━━━━━ The data

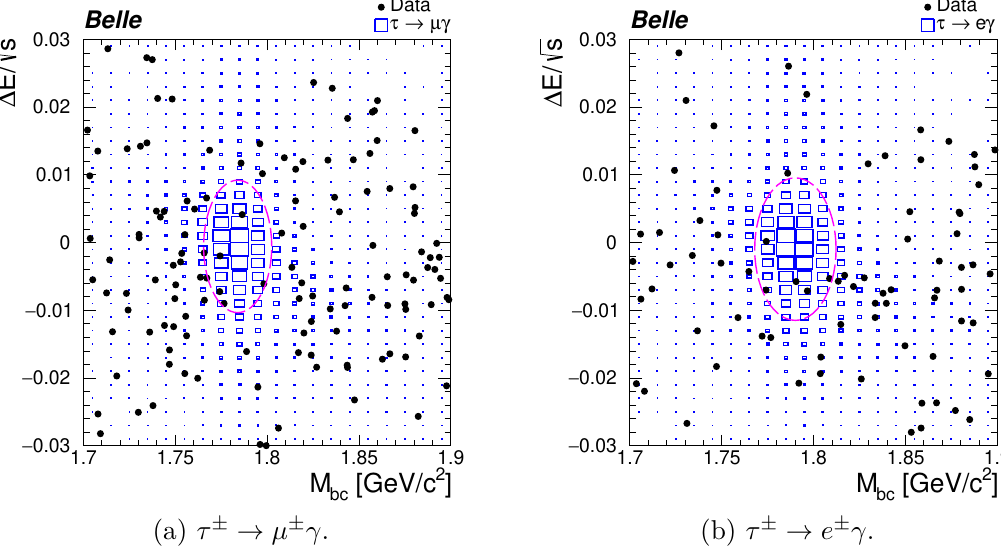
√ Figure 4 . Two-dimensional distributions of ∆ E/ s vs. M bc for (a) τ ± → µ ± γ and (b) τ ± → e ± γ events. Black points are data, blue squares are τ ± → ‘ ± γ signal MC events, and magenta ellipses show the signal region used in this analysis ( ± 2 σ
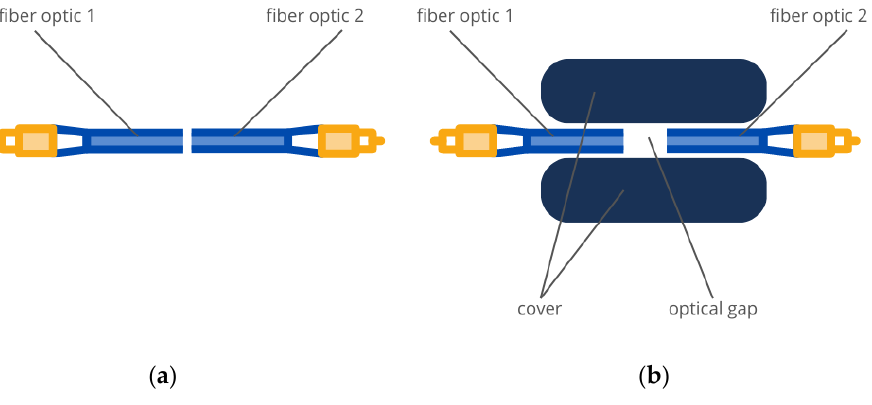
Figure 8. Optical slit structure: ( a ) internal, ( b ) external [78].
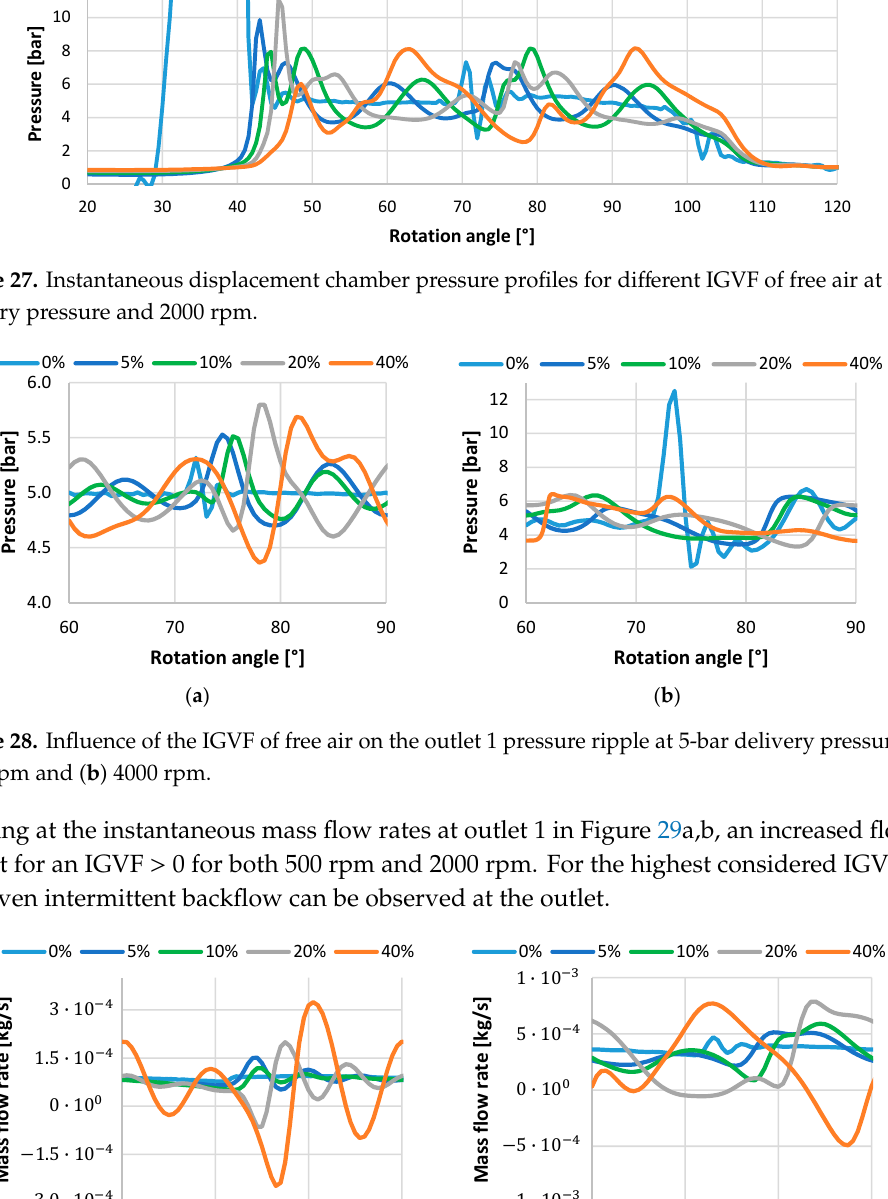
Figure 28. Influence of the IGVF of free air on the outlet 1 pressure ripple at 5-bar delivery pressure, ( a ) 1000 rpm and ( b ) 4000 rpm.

━━━━━━━━━━

**Problem requirements:**
Copy out every line above, word for word, minus images.

**Response to the task:**
√ Figure 4 . Two-dimensional distributions of ∆ E/ s vs. M bc for (a) τ ± → µ ± γ and (b) τ ± → e ± γ events. Black points are data, blue squares are τ ± → ‘ ± γ signal MC events, and magenta ellipses show the signal region used in this analysis ( ± 2 σ
Figure 8. Optical slit structure: ( a ) internal, ( b ) external [78].
Figure 28. Influence of the IGVF of free air on the outlet 1 pressure ripple at 5-bar delivery pressure, ( a ) 1000 rpm and ( b ) 4000 rpm.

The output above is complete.